**Datensätze zur Aufgabe**.
++++++++++
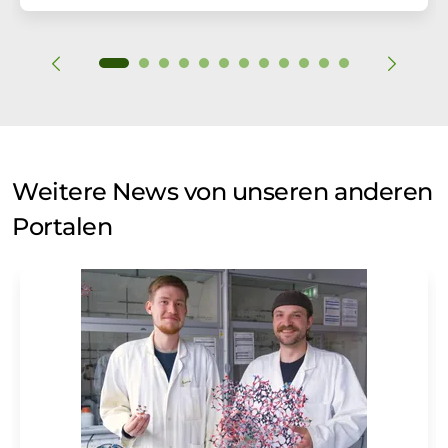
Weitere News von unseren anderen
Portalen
++++++++++
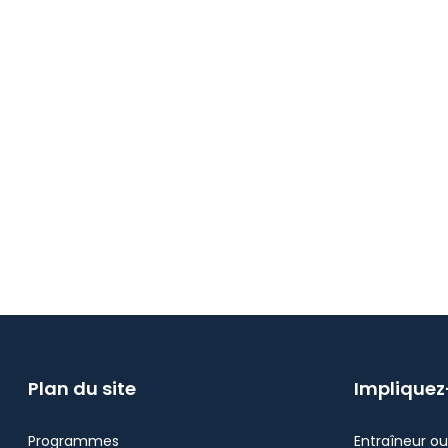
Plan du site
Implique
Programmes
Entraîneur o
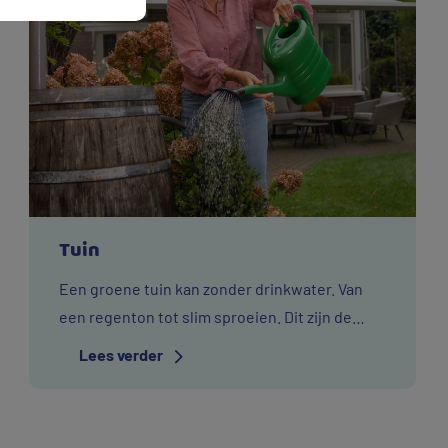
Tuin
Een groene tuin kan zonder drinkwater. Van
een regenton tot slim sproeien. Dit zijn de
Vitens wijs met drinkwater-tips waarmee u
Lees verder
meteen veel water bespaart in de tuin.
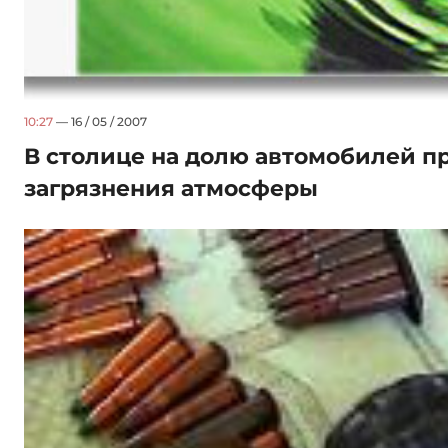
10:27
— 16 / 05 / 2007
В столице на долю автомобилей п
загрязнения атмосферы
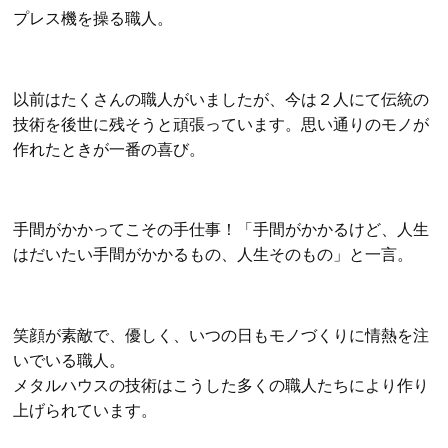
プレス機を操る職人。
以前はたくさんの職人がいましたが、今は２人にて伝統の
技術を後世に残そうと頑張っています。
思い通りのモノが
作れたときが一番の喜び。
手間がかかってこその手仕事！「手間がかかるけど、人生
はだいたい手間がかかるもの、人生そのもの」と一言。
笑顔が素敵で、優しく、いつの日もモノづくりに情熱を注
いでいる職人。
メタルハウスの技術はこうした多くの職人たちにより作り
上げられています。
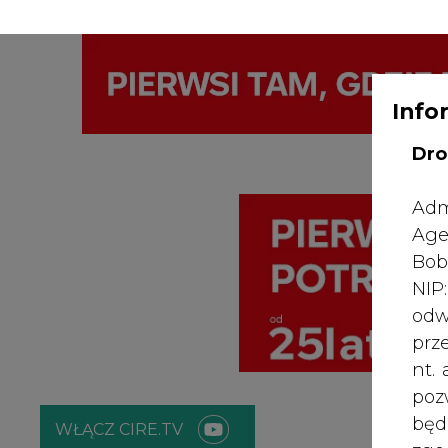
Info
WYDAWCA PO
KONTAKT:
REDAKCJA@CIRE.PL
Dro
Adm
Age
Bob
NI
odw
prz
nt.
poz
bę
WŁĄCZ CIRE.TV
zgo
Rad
++++++++++
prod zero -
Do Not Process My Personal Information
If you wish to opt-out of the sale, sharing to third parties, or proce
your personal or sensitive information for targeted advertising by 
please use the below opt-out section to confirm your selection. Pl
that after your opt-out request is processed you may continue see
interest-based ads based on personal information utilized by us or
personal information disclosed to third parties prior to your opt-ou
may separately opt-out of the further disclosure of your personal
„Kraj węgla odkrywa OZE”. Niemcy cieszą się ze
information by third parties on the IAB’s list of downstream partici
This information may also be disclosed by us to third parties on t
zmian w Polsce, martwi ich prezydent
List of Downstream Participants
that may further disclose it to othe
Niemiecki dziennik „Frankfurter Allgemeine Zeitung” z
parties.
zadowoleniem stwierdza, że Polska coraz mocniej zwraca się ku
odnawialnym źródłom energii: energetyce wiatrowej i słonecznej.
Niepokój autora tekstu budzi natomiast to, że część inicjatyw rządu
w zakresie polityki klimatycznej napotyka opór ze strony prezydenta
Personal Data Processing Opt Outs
++++++++++
**Ziel der Übung**.
Bestimme jede Zeile der Datensätze, in der das Wort „that“ vorkommt, und übernimm diese Zeilen unverändert. Groß- und Kleinschreibung sind dabei zu beachten.

**Ergebnis der Übung**.
that after your opt-out request is processed you may continue see
that may further disclose it to othe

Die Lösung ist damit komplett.